### Predicting the Emmys
- Assumes Python 3.7-only
- Assumes already installed `omdbapi`

In [1]:
# Setting API KEY (belongs to Shoop)
OMDB_API_KEY = "bb88b350"

In [19]:
import os
import requests

import numpy as np
import pandas as pd

from omdbapi.movie_search import GetMovie

Original Kaggle dataset 8 columns: `id, year, category, nominee, staff, company, producer, win (True/False)`

In [3]:
######################################################################################
# DATA SOURCES
######################################################################################
# Importing Kaggle Dataset (https://www.kaggle.com/unanimad/emmy-awards, License: CC0)
# Also importing manually created 2020 nominees dataset
noms_df = pd.read_csv('the_emmy_awards(1949-2019).csv')

## Task material
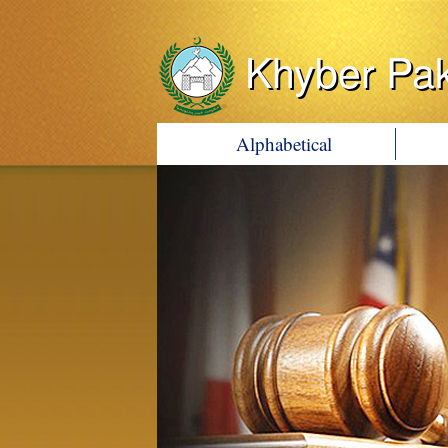
Khyber Pa
Alphabetical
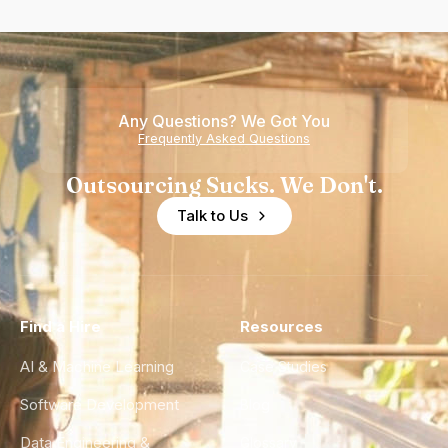
Any Questions? We Got You
Frequently Asked Questions
Outsourcing Sucks. We Don't.
Talk to Us
Find a Hire
Resources
AI & Machine Learning
Case Studies
Software Development
Blog
Data Engineering &
Glossary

## Problem set
1) Report how many lines of the entries contain the string "Questions". Give only the number.
2) Resume the Emmys notebook from the point at which it stops.
The Emmys notebook and the entries are unrelated to each other.

## Answers by item
1) 2

2)
noms_2020_df = pd.read_csv('emmy_noms_raw_2020.csv')

In [4]:
######################################################################################
# DATA CLEANING
######################################################################################
# Dropping unnecessary 'id' column
noms_df = noms_df.drop(columns='id', axis=1)

# Ensuring we have ALL "Outstanding Drama Series" nominees
noms_df['category'] = noms_df['category'].replace({"OUTSTANDING DRAMATIC SERIES": "Outstanding Drama Series"})

# Filtering to ONLY 2 categories: "Outstanding Comedy Series" and "Outstanding Drama Series"
noms_df = noms_df[
    (noms_df['category'] == "Outstanding Comedy Series") | (noms_df['category'] == "Outstanding Drama Series")
]

# Appending the 2020 nominees dataset
# NOTE: The DF we will perform feature engineering on will have "award year" in DESCENDING order
# This is important to remember for the (!!!) WARNING (!!!) remarks in Feature Engineering section
noms_df = noms_df.append(noms_2020_df)
noms_df = noms_df.sort_values(by=['year', 'category'], ascending=False)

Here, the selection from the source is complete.